For those interested in seeing Christmas in Purgatory: A Photographic Essay in Mental Retardation, follow this link (note, book is 3 MB download):

http://www.bwgriffin.com/gsu/courses/edur7130/qualitative/12_Qual_Christmas_in_Purgatory.pdf

(source of file: http://www.mnddc.org/parallels2/pdf/Xmas-Purgatory.pdf ).

Qualitative research was also helpful in bringing about alternative views of intelligence and labeling in schools:

"The idea that power imbalances that exist between professionals and poor families result in minority and low-income children being classified as disabled and/or placed in separated schools or classrooms at a greater rate than White, middle class children was brought to attention by Mercer (1973) in Labeling the Mentally Retarded. Mercer found that African American children, who performed competently in their homes and neighborhoods, still had IQ scores low enough to be labeled and treated as mentally retarded. Her ideas about the "6-hour a day retarded child" (i.e., identified as disabled only through school tasks and psychological and academic achievement tests) challenged the general faith in the validity and fairness of IQ tests. Mercer’s work provided the rationale for requiring an adaptive behavior measure for classification as mentally retarded. This was among the studies that caused advocates to think about damaging aspects of the medical model, which posits disability as a permanent, innate flaw in certain identified children rather than a social construction that depends on context and the nature of school and societal practices.

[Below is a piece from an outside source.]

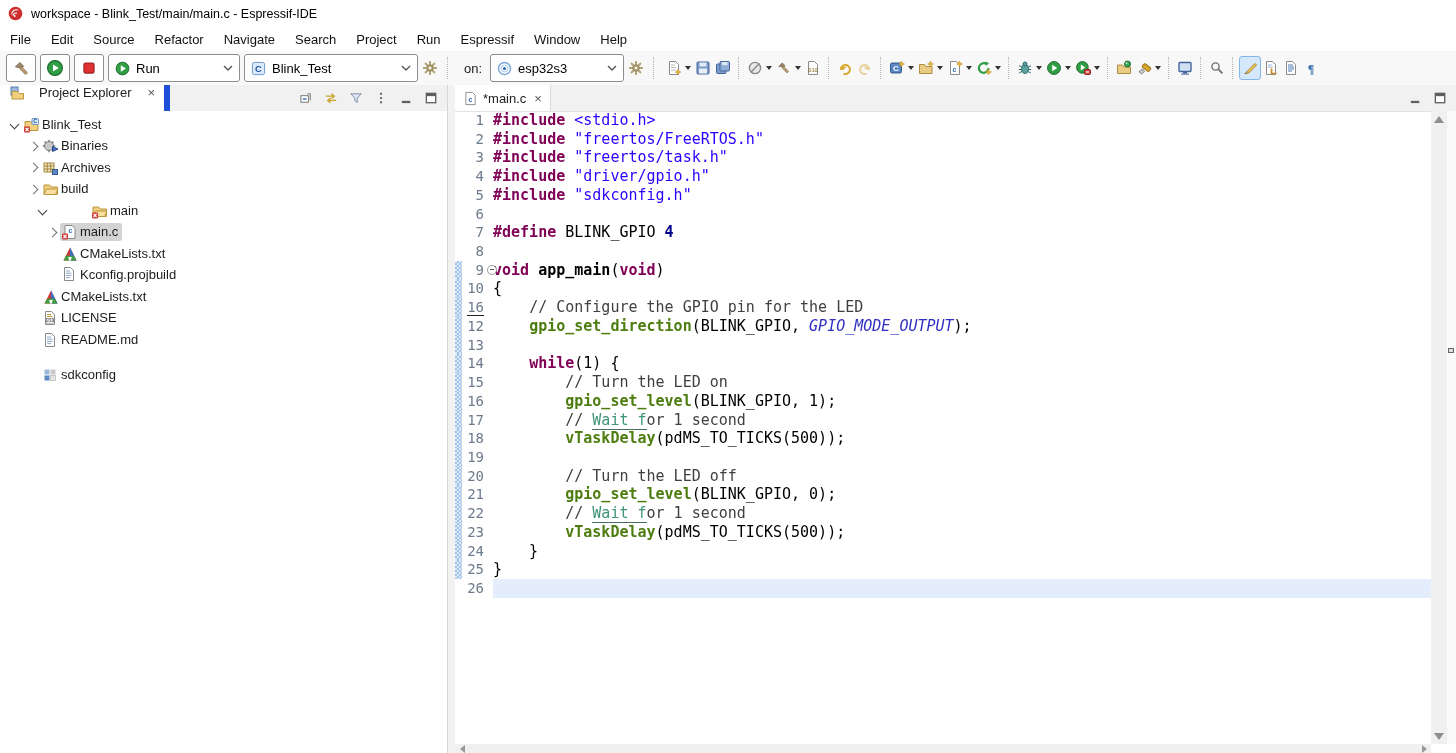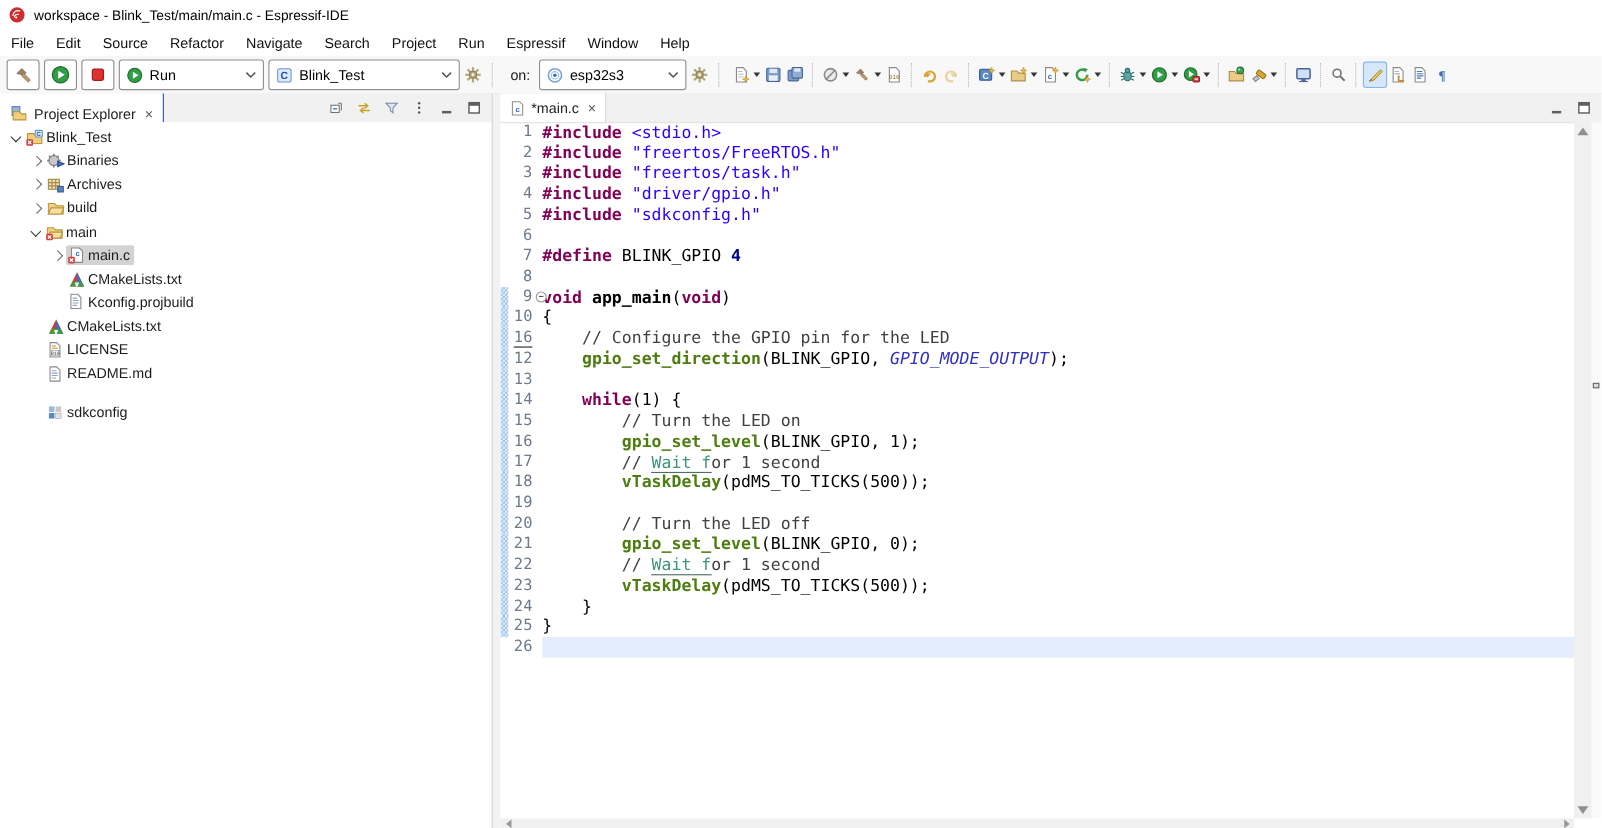"Project Explorer" .ptab { align-items: flex-end -> flex-start; border-right: 1px solid #1d4ed8 -> 6px solid #1d4ed8; gap: 6px -> 14px }
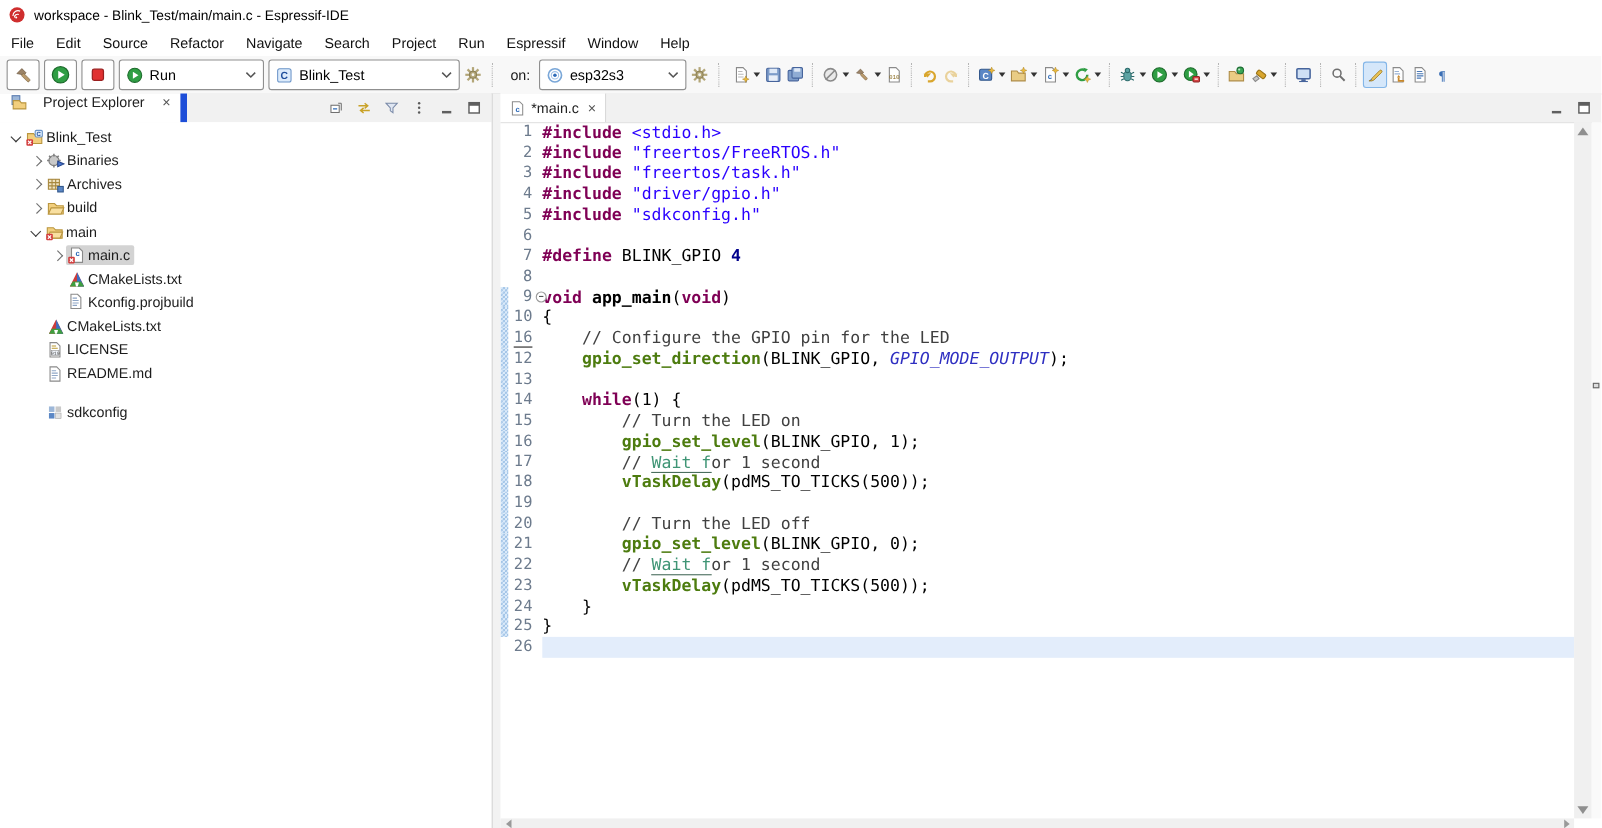"main" div.trow { gap: none -> 40px; padding-left: 24px -> 34px }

An ethnography, The Forgotten Ones: A Sociological Study of Anglo and Chicano Retardates (Henshel, 1972), demonstrated that school personnel’s assumptions about ethnicity influenced their referral, testing, and placement procedures. Rosenthal and Jacobson’s (1968), Pygmalion in The Classroom: Teacher Expectations and Pupils’ Intellectual Development combined qualitative (interviews, observations, document analysis) and quantitative methods (random sample, experimental design) to discern that expectancies of teachers and students influenced Latino children’s school achievement and educational outcomes. These qualitative studies focused on the phenomenon of overrepresentation, which continues to be addressed by scholars concerned about equity and a "do no harm" philosophy related to professional practice (Connor & Boskin, 2001; Harry, Klingner, Sturges, & Moore, 2002)." (Page 199)

Brantlinger et al. explain that studies like those cited above have been instrumental in providing "voice" to those who lack power or are marginalized in society, and as a result, corrective action has been undertaken to help those who are often unable to help themselves.